Does she read his mind, does she know things are getting on him, that he’s been
sleepwalking, that two nights ago he woke up outside the lodge in his
underwear?
“How unfortunate that your friend, Claudette, isn’t with you tonight.”
He doesn’t know how to take that–is he seen as cheesy, he doesn’t take his
girlfriend to this expensive restaurant? Or is that an opener, she wants to analyze
their relationship. Maybe she divines it’s been rocky lately with him and
Claudette. He never should have made out with that logging-camp whore.

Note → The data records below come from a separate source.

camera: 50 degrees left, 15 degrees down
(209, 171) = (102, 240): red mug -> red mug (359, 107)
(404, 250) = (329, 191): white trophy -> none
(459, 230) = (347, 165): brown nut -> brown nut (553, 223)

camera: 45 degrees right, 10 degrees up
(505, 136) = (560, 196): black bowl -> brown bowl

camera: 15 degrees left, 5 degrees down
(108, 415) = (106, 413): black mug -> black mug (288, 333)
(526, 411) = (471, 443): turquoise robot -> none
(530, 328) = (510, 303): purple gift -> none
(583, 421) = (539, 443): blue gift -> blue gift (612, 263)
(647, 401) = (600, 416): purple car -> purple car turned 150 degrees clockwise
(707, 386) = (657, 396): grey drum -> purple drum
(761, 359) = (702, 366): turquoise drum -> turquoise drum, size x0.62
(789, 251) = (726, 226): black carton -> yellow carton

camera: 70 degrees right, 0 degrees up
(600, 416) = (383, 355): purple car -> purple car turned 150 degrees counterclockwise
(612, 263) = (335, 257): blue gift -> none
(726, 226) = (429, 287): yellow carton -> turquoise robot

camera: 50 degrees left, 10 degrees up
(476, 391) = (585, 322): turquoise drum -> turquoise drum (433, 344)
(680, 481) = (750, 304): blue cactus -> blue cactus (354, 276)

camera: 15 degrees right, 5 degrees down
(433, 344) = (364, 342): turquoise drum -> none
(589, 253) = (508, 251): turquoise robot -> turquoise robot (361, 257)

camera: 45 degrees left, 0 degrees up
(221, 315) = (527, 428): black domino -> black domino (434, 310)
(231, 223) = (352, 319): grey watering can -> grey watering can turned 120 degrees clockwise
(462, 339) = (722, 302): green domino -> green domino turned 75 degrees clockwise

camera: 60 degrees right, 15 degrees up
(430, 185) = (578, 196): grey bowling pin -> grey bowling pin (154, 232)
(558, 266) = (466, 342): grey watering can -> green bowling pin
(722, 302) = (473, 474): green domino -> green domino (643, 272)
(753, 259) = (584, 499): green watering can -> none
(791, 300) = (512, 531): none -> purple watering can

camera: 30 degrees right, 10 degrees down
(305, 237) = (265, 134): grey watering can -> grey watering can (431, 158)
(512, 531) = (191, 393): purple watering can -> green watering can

“Yeah, unhappily she works late on Fridays, and has to stay over in East
Bamfield.” Which has an upside, he won’t have to explain to Claudette he was
on a prowl tonight. “You go over there, you should introduce yourself, she’ll
protect you from the loggers that will be hitting on you.”
He hopes Eve Winters sees that as more a compliment than suggestive, and
apparently so, because she offers a smile with clean white teeth and thanks him.